_Prompt_
Copy out every line of the records, switching each "Santa Trinita" to "Santa Trinità" and keeping everything else the same.

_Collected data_
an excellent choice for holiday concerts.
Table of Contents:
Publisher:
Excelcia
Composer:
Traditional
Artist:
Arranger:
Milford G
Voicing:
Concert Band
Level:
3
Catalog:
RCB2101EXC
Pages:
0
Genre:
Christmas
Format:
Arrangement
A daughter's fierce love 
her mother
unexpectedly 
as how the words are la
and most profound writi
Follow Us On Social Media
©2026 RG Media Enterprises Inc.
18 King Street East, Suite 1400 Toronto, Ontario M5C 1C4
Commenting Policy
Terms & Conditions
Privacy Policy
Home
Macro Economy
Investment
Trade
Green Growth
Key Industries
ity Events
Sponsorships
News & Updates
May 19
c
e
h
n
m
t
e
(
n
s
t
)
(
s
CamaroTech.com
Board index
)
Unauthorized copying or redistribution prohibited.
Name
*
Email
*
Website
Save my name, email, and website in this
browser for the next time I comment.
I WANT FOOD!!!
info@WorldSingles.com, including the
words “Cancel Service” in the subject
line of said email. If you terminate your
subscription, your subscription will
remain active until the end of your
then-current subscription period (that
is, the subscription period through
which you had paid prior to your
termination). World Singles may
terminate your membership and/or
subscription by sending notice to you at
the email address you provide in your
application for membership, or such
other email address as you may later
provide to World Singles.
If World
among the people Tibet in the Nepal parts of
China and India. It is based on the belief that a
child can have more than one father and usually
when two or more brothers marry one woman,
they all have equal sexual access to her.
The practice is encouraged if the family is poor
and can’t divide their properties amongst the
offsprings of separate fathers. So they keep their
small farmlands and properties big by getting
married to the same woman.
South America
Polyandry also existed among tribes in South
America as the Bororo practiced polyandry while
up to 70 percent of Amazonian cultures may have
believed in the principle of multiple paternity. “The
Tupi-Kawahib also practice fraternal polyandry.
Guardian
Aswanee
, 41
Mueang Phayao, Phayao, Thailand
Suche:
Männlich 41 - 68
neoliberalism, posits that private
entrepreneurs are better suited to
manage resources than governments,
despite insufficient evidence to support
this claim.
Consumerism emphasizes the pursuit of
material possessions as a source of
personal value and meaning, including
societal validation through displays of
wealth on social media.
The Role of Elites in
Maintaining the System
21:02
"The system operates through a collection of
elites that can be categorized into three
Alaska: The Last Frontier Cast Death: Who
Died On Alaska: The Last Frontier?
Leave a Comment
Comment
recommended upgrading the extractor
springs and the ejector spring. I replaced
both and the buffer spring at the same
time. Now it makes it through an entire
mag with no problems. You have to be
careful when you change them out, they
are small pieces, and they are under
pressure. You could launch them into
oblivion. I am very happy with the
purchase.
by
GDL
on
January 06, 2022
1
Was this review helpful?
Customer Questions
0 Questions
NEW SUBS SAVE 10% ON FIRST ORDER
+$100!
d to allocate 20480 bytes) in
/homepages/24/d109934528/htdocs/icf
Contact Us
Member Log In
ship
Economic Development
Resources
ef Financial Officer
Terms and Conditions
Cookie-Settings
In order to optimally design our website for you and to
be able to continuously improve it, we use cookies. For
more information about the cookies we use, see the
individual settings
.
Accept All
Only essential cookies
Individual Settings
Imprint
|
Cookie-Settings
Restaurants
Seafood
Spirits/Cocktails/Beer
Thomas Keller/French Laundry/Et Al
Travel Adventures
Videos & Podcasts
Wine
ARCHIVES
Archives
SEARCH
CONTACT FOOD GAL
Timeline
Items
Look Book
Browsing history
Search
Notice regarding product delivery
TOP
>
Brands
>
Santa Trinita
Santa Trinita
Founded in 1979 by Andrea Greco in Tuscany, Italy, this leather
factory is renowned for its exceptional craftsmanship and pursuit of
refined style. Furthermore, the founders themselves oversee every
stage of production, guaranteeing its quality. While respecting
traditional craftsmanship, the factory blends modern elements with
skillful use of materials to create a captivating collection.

_Problem solution_
an excellent choice for holiday concerts.
Table of Contents:
Publisher:
Excelcia
Composer:
Traditional
Artist:
Arranger:
Milford G
Voicing:
Concert Band
Level:
3
Catalog:
RCB2101EXC
Pages:
0
Genre:
Christmas
Format:
Arrangement
A daughter's fierce love 
her mother
unexpectedly 
as how the words are la
and most profound writi
Follow Us On Social Media
©2026 RG Media Enterprises Inc.
18 King Street East, Suite 1400 Toronto, Ontario M5C 1C4
Commenting Policy
Terms & Conditions
Privacy Policy
Home
Macro Economy
Investment
Trade
Green Growth
Key Industries
ity Events
Sponsorships
News & Updates
May 19
c
e
h
n
m
t
e
(
n
s
t
)
(
s
CamaroTech.com
Board index
)
Unauthorized copying or redistribution prohibited.
Name
*
Email
*
Website
Save my name, email, and website in this
browser for the next time I comment.
I WANT FOOD!!!
info@WorldSingles.com, including the
words “Cancel Service” in the subject
line of said email. If you terminate your
subscription, your subscription will
remain active until the end of your
then-current subscription period (that
is, the subscription period through
which you had paid prior to your
termination). World Singles may
terminate your membership and/or
subscription by sending notice to you at
the email address you provide in your
application for membership, or such
other email address as you may later
provide to World Singles.
If World
among the people Tibet in the Nepal parts of
China and India. It is based on the belief that a
child can have more than one father and usually
when two or more brothers marry one woman,
they all have equal sexual access to her.
The practice is encouraged if the family is poor
and can’t divide their properties amongst the
offsprings of separate fathers. So they keep their
small farmlands and properties big by getting
married to the same woman.
South America
Polyandry also existed among tribes in South
America as the Bororo practiced polyandry while
up to 70 percent of Amazonian cultures may have
believed in the principle of multiple paternity. “The
Tupi-Kawahib also practice fraternal polyandry.
Guardian
Aswanee
, 41
Mueang Phayao, Phayao, Thailand
Suche:
Männlich 41 - 68
neoliberalism, posits that private
entrepreneurs are better suited to
manage resources than governments,
despite insufficient evidence to support
this claim.
Consumerism emphasizes the pursuit of
material possessions as a source of
personal value and meaning, including
societal validation through displays of
wealth on social media.
The Role of Elites in
Maintaining the System
21:02
"The system operates through a collection of
elites that can be categorized into three
Alaska: The Last Frontier Cast Death: Who
Died On Alaska: The Last Frontier?
Leave a Comment
Comment
recommended upgrading the extractor
springs and the ejector spring. I replaced
both and the buffer spring at the same
time. Now it makes it through an entire
mag with no problems. You have to be
careful when you change them out, they
are small pieces, and they are under
pressure. You could launch them into
oblivion. I am very happy with the
purchase.
by
GDL
on
January 06, 2022
1
Was this review helpful?
Customer Questions
0 Questions
NEW SUBS SAVE 10% ON FIRST ORDER
+$100!
d to allocate 20480 bytes) in
/homepages/24/d109934528/htdocs/icf
Contact Us
Member Log In
ship
Economic Development
Resources
ef Financial Officer
Terms and Conditions
Cookie-Settings
In order to optimally design our website for you and to
be able to continuously improve it, we use cookies. For
more information about the cookies we use, see the
individual settings
.
Accept All
Only essential cookies
Individual Settings
Imprint
|
Cookie-Settings
Restaurants
Seafood
Spirits/Cocktails/Beer
Thomas Keller/French Laundry/Et Al
Travel Adventures
Videos & Podcasts
Wine
ARCHIVES
Archives
SEARCH
CONTACT FOOD GAL
Timeline
Items
Look Book
Browsing history
Search
Notice regarding product delivery
TOP
>
Brands
>
Santa Trinità
Santa Trinità
Founded in 1979 by Andrea Greco in Tuscany, Italy, this leather
factory is renowned for its exceptional craftsmanship and pursuit of
refined style. Furthermore, the founders themselves oversee every
stage of production, guaranteeing its quality. While respecting
traditional craftsmanship, the factory blends modern elements with
skillful use of materials to create a captivating collection.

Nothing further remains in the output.